Definition of Lebesgue Integral, why define integral for bounded functions? [Stein] 
Stein's development for integral:

(1.) Define the integral of simple measurable functions. 
(1'). Define the integral of bounded measurable functions on sets of finite measure with (1.) 
(2.) Define the integral of nonnegative measurable functions with (1'.) 
My question: I do not understand why 1' was necessary in Stein's development, what additional insight does it give? 
 A: Firs of all, this is more like a taste from the author than a need. But you can justify this choice. There is some possible reasons:
First - Develop some theory in an simple background smooth the latter complexification.
Second - A lot of the proofs for important theorems in abstract background are identical to the proofs for the weaker version of these theorems applied to small classes of functions. So you can either turn simple for the reader to understand or leave for the reader to write down the demonstration in the actual more general background. (For example, the proof of Proposition 1.6(vi), Chapter 2 of Stein's book is left to the reader this way)

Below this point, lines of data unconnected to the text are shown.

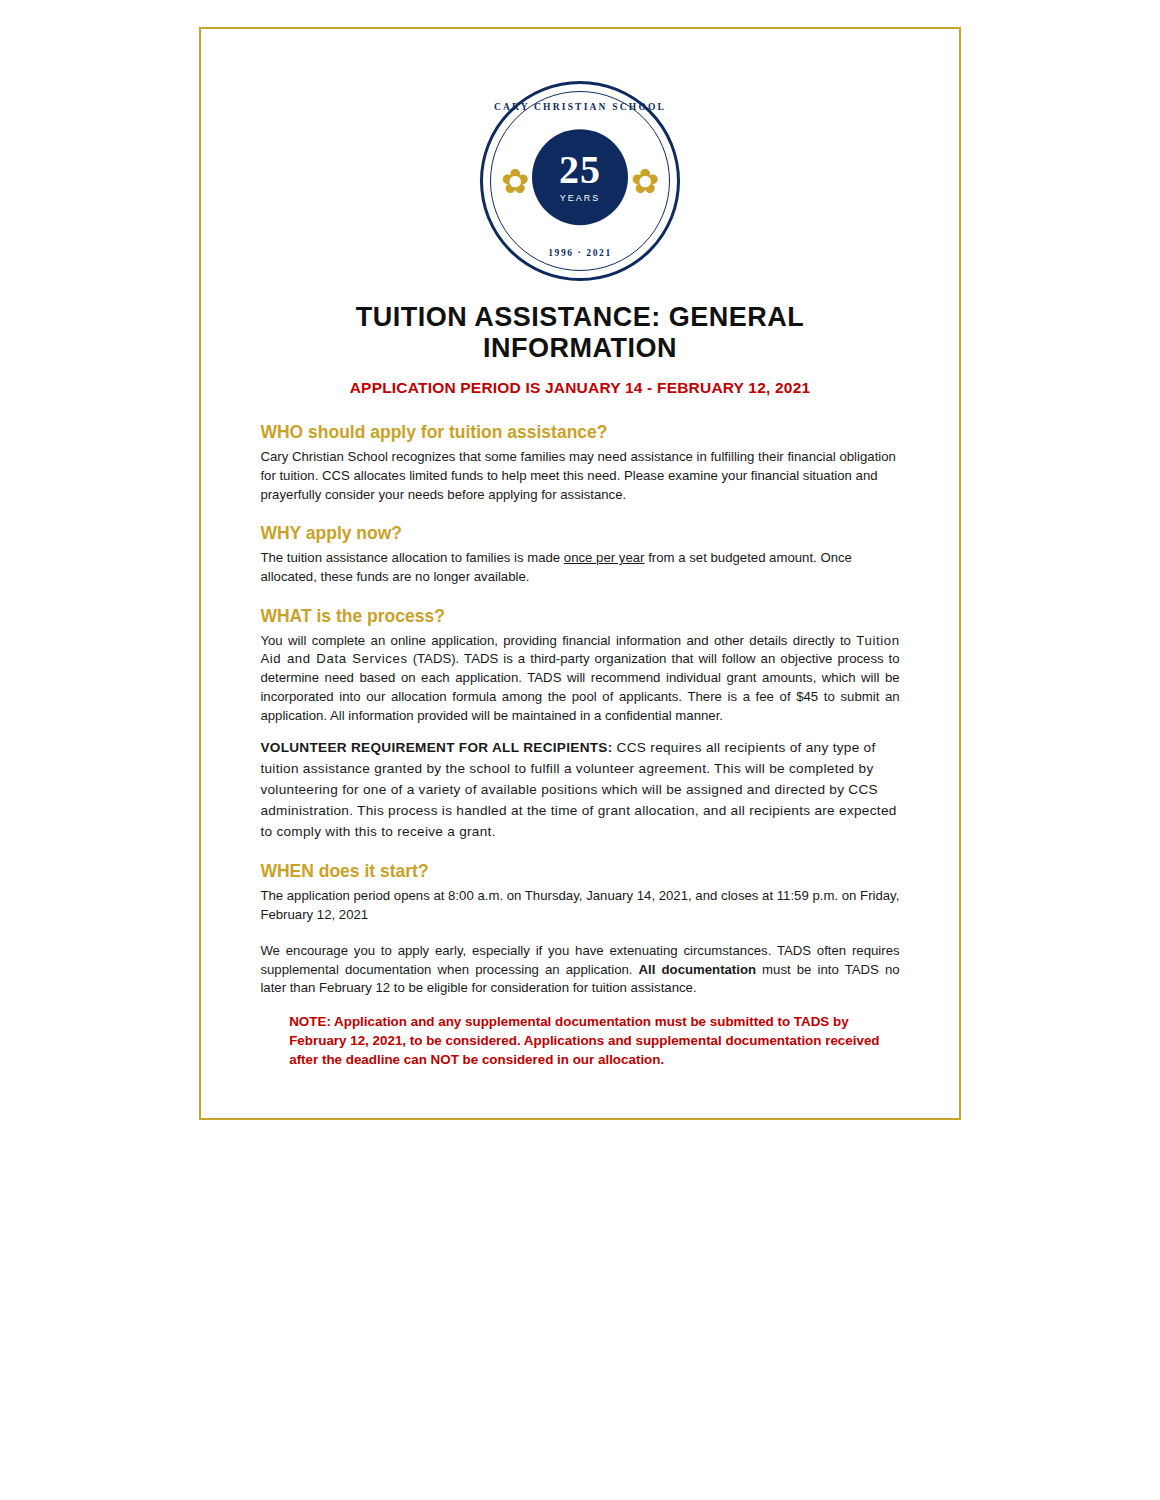CARY CHRISTIAN SCHOOL
✿
✿
25
YEARS
1996 · 2021
Tuition Assistance: General Information
APPLICATION PERIOD IS JANUARY 14 - FEBRUARY 12, 2021
WHO should apply for tuition assistance?
Cary Christian School recognizes that some families may need assistance in fulfilling their financial obligation for tuition. CCS allocates limited funds to help meet this need. Please examine your financial situation and prayerfully consider your needs before applying for assistance.
WHY apply now?
The tuition assistance allocation to families is made once per year from a set budgeted amount. Once allocated, these funds are no longer available.
WHAT is the process?
You will complete an online application, providing financial information and other details directly to Tuition Aid and Data Services (TADS). TADS is a third-party organization that will follow an objective process to determine need based on each application. TADS will recommend individual grant amounts, which will be incorporated into our allocation formula among the pool of applicants. There is a fee of $45 to submit an application. All information provided will be maintained in a confidential manner.
VOLUNTEER REQUIREMENT FOR ALL RECIPIENTS: CCS requires all recipients of any type of tuition assistance granted by the school to fulfill a volunteer agreement. This will be completed by volunteering for one of a variety of available positions which will be assigned and directed by CCS administration. This process is handled at the time of grant allocation, and all recipients are expected to comply with this to receive a grant.
WHEN does it start?
The application period opens at 8:00 a.m. on Thursday, January 14, 2021, and closes at 11:59 p.m. on Friday, February 12, 2021
We encourage you to apply early, especially if you have extenuating circumstances. TADS often requires supplemental documentation when processing an application. All documentation must be into TADS no later than February 12 to be eligible for consideration for tuition assistance.
NOTE: Application and any supplemental documentation must be submitted to TADS by February 12, 2021, to be considered. Applications and supplemental documentation received after the deadline can NOT be considered in our allocation.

Third - Time to time you will have to solve a problem for a function or a sequence of functions (for example) that, if you approximate by more basics functions, the problem turns easy.
I like the way Rudin writes his books, and don't think that this type of approach is more useful than that of Rudin (although these justifications). However, new books have to differ from the old. Stein's book is new in comparison, for example, with Rudin's book, so maybe the author just wanted to do things differently.